Yes, you have competition.
It cracks me up when someone tells me they don't have any competition. I remember when I said the same things. But I was wrong. And when someone tells me they don't have any (serious) competition, I have to decide if I want to have that discussion.
Here's the truth. You have competition. It might not be an exact copy of what you're doing. But prospects who consider you and don't choose you – they still find alternatives.
Those alternatives, even if they have a different business model, are your competition.
So let's agree on this: you have competition.
No, you shouldn't care about them.
The worst think you can do, however, is obsess over your competition. Sometimes the pendulum swings too far from the one side (“we have no competition”) to the other side (complete obsession).
Don't do it.
You need to play your game. Your way. With the strategy that accounts for your strengths. And it's really rare if you and your team have the exact same strengths as your competitor. So copying them won't likely help you.
The reality is that you can admit that you have them, and still not care about them. You can acknowledge their existence without wanting to do everything they way they're doing it.
Yes, you should track their changes.
So here is where things get tricky. I want to encourage you to track everything, even if you're not obsessing with them. Kind of crazy, right?
But most folks may acknowledge their competition and then write them off (different business model, shady marketing tactics, etc.). And when they do that, they stop paying attention to competition. And that's when mistakes get made.
I want to encourage you to pay attention to your competition, not because you need to care about them or what they're doing. I want you to do it because you need to know how the market you're in is changing.
I've been in the WordPress space for 16 years, but only in the hosting space for almost 5. In those five years, there's been a lot of changes.
There was a time when customers had to pay for SSL certs. Or they had to pay for migrations. Or they had to pay overage fees for lots of traffic.
Everything changes. And I'd look pretty silly if I was talking to a prospect and I said, well you don't have to pay for an SSL cert with us. They'd look at me with that, “are you serious right now?” face.
So what should you track?
If I'm saying you should pay attention to your competition, what am I suggesting you track? Here's a brief list of my top ten.
- Their product pricing (including all their plans)
- The constraints with each plan (xx amount of sites, etc.)
- Their renewal approach (including discounts)
- What features come with which plan
- What are they naming their plans (and what does that say about their targets)
- How many customers they have
- How many employees they have
- What themes exist in their content
- How many clicks to make something happen in their UX
- How many emails they send for onboarding
I don't care if a competitor changes prices. Or if they change the name of their plans. It's not a big deal if they grow or shrink their employee count.

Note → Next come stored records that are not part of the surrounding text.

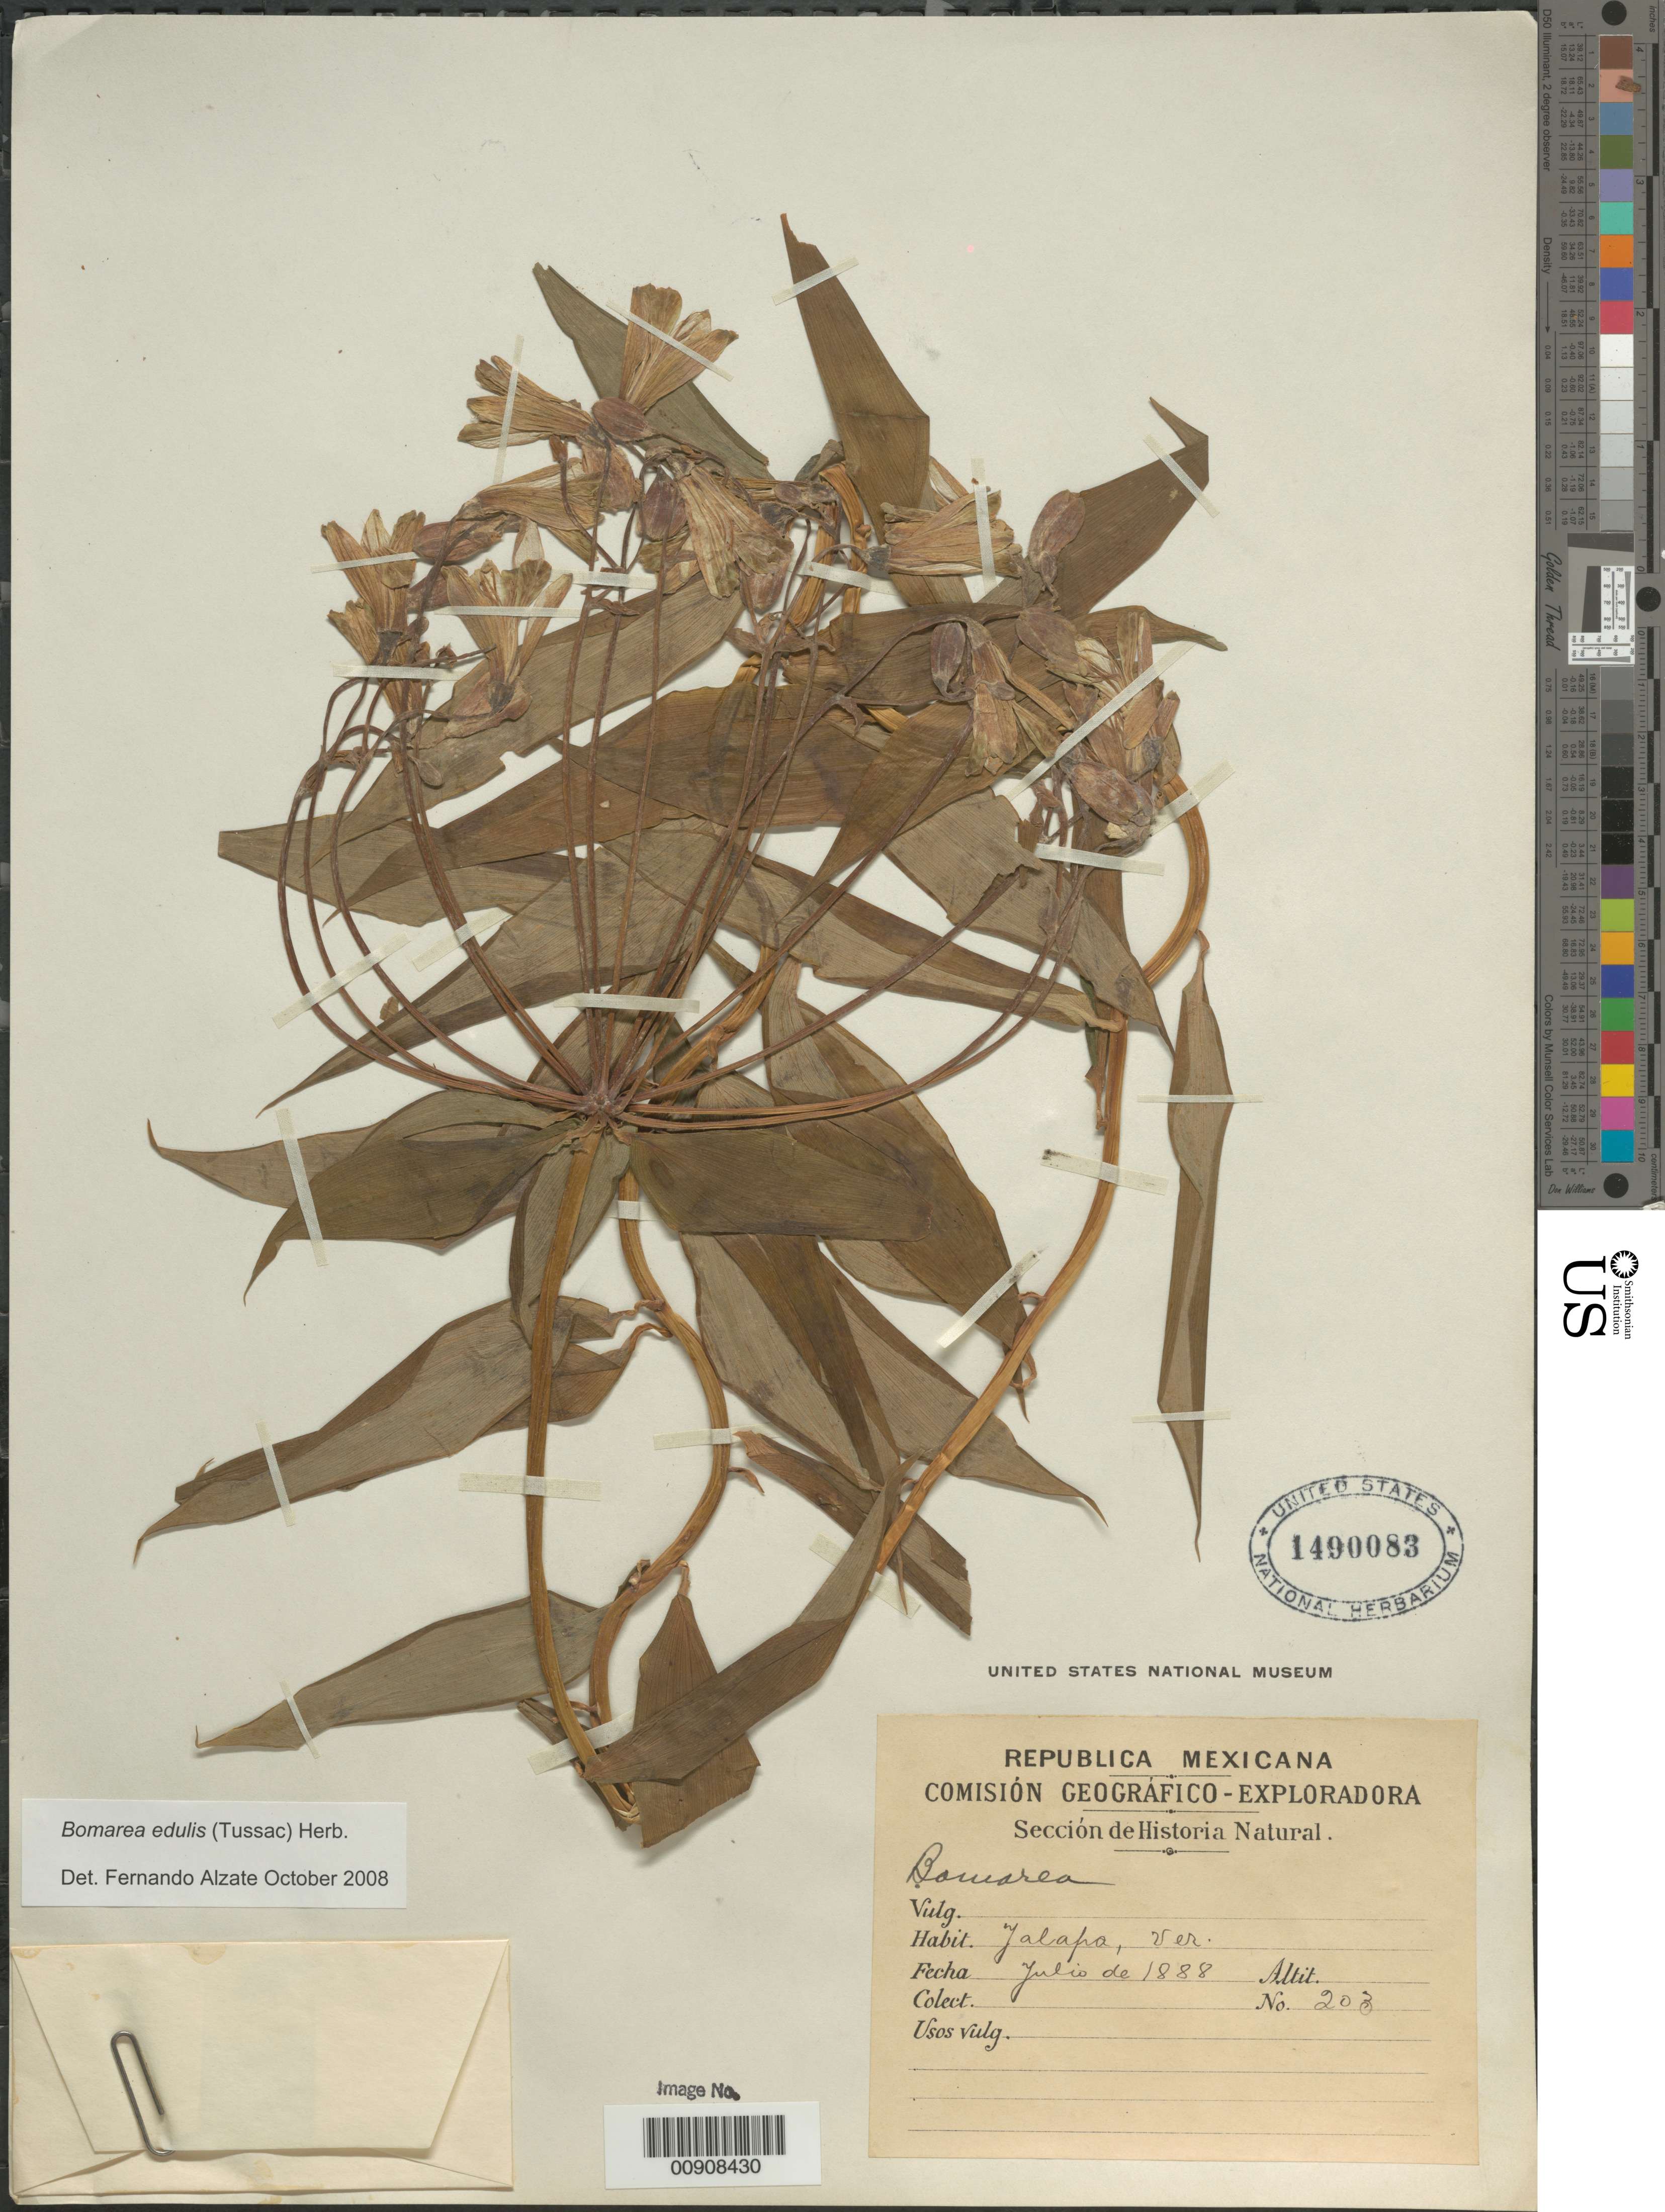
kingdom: Plantae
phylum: Tracheophyta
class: Liliopsida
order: Liliales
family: Alstroemeriaceae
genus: Bomarea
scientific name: Bomarea edulis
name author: (Tussac) Herb.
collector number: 203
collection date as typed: Jul 1888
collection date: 1888-07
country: Mexico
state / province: Veracruz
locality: Jalapa, Ver.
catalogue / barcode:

I'm not monitoring and tracking these things so I can talk bad about my competition.
Instead, what I'm telling you is that all of this tells me how a market is changing.
There was a time when we said WordPress was easy. That was back when the admin of WordPress had 10 menu items on the left. That's not the case anymore.
The other day I looked at how many menu items were present (and hidden) at Shopify and how many were present (and hidden) at BigCommerce (and did you notice their homepage changed again?). Thankfully WooCommerce was right in the middle.
But knowing what people are experiencing helps me think about how things are changing and what I may have to do to make things easier for our customers at Nexcess.
No, you don't have to copy them.
With all that said, let me end with another thing I think we can agree on – you don't have to copy your competition. They can go left while you go right. They can go low when you go high. You can chart your own path.
It's hard because you want to fit in. And that will drive you to pay attention to your competition in the wrong way. Trying to match and be similar.
Don't do it. Focus on and embrace what makes you stand out, what makes you unique.
But don't ignore your competition. It will end up with you saying silly things about them that aren't true. Or silly things about yourself (like that you don't have any competition).